- _Task instructions_
Looking through the data below, work out how many lines have the word "聚类算法". Reply with that number only.

- _Records to use_
==================================================
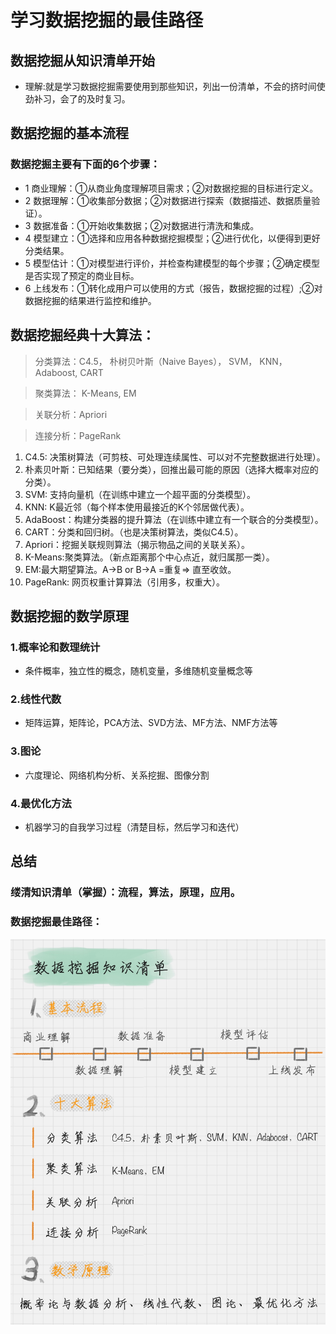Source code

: # 学习数据挖掘的最佳路径

## 数据挖掘从知识清单开始
- 理解:就是学习数据挖掘需要使用到那些知识，列出一份清单，不会的挤时间使劲补习，会了的及时复习。

## 数据挖掘的基本流程
### 数据挖掘主要有下面的6个步骤：
- 1 商业理解：①从商业角度理解项目需求；②对数据挖掘的目标进行定义。
- 2 数据理解：①收集部分数据；②对数据进行探索（数据描述、数据质量验证）。
- 3 数据准备：①开始收集数据；②对数据进行清洗和集成。
- 4 模型建立：①选择和应用各种数据挖掘模型；②进行优化，以便得到更好分类结果。
- 5 模型估计：①对模型进行评价，并检查构建模型的每个步骤；②确定模型是否实现了预定的商业目标。
- 6 上线发布：①转化成用户可以使用的方式（报告，数据挖掘的过程）;②对数据挖掘的结果进行监控和维护。

## 数据挖掘经典十大算法：
> 分类算法：C4.5， 朴树贝叶斯（Naive Bayes）， SVM， KNN，Adaboost, CART

> 聚类算法： K-Means, EM

> 关联分析：Apriori

> 连接分析：PageRank

1. C4.5: 决策树算法（可剪枝、可处理连续属性、可以对不完整数据进行处理）。
2. 朴素贝叶斯：已知结果（要分类），回推出最可能的原因（选择大概率对应的分类）。
3. SVM: 支持向量机（在训练中建立一个超平面的分类模型）。
4. KNN: K最近邻（每个样本使用最接近的K个邻居做代表）。
5. AdaBoost：构建分类器的提升算法（在训练中建立有一个联合的分类模型）。
6. CART：分类和回归树。（也是决策树算法，类似C4.5）。
7. Apriori：挖掘关联规则算法（揭示物品之间的关联关系）。
8. K-Means:聚类算法。（新点距离那个中心点近，就归属那一类）。
9. EM:最大期望算法。A->B or B->A =重复=> 直至收敛。
10. PageRank: 网页权重计算算法（引用多，权重大）。


## 数据挖掘的数学原理
### 1.概率论和数理统计
- 条件概率，独立性的概念，随机变量，多维随机变量概念等
### 2.线性代数
- 矩阵运算，矩阵论，PCA方法、SVD方法、MF方法、NMF方法等
### 3.图论
- 六度理论、网络机构分析、关系挖掘、图像分割
### 4.最优化方法
- 机器学习的自我学习过程（清楚目标，然后学习和迭代）

## 总结
### 缕清知识清单（掌握）：流程，算法，原理，应用。
### 数据挖掘最佳路径：
![](数据挖掘最佳路径.jpg)

















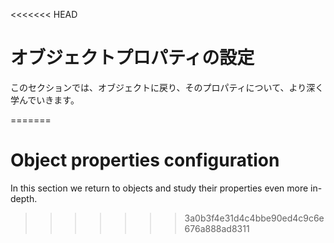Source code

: <<<<<<< HEAD
# オブジェクトプロパティの設定

このセクションでは、オブジェクトに戻り、そのプロパティについて、より深く学んでいきます。

=======
# Object properties configuration

In this section we return to objects and study their properties even more in-depth.
>>>>>>> 3a0b3f4e31d4c4bbe90ed4c9c6e676a888ad8311
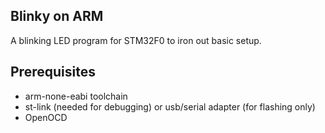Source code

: ## Blinky on ARM

A blinking LED program for STM32F0 to iron out basic setup.

## Prerequisites
* arm-none-eabi toolchain
* st-link (needed for debugging) or usb/serial adapter (for flashing only)
* OpenOCD
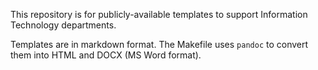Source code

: This repository is for publicly-available templates to support Information Technology
departments.

Templates are in markdown format. The Makefile uses `pandoc` to
convert them into HTML and DOCX (MS Word format).
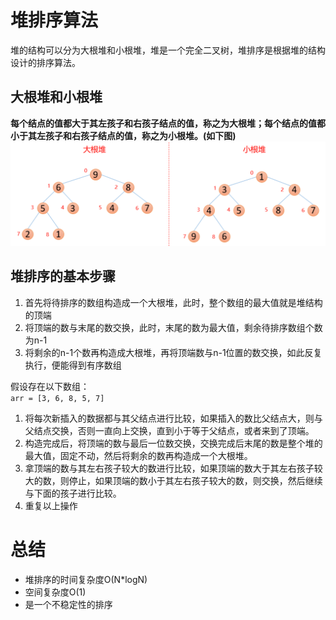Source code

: # 堆排序算法
堆的结构可以分为大根堆和小根堆，堆是一个完全二叉树，堆排序是根据堆的结构设计的排序算法。
## 大根堆和小根堆
**每个结点的值都大于其左孩子和右孩子结点的值，称之为大根堆；每个结点的值都小于其左孩子和右孩子结点的值，称之为小根堆。(如下图)**
![](2020-11-09-15-48-12.png)

## 堆排序的基本步骤
1. 首先将待排序的数组构造成一个大根堆，此时，整个数组的最大值就是堆结构的顶端
2. 将顶端的数与末尾的数交换，此时，末尾的数为最大值，剩余待排序数组个数为n-1
3. 将剩余的n-1个数再构造成大根堆，再将顶端数与n-1位置的数交换，如此反复执行，便能得到有序数组

假设存在以下数组：  
`arr = [3, 6, 8, 5, 7]`

1. 将每次新插入的数据都与其父结点进行比较，如果插入的数比父结点大，则与父结点交换，否则一直向上交换，直到小于等于父结点，或者来到了顶端。
2. 构造完成后，将顶端的数与最后一位数交换，交换完成后末尾的数是整个堆的最大值，固定不动，然后将剩余的数再构造成一个大根堆。
3. 拿顶端的数与其左右孩子较大的数进行比较，如果顶端的数大于其左右孩子较大的数，则停止，如果顶端的数小于其左右孩子较大的数，则交换，然后继续与下面的孩子进行比较。
4. 重复以上操作

# 总结
+ 堆排序的时间复杂度O(N*logN)
+ 空间复杂度O(1)
+ 是一个不稳定性的排序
==================================================
- _Response for this exercise_
2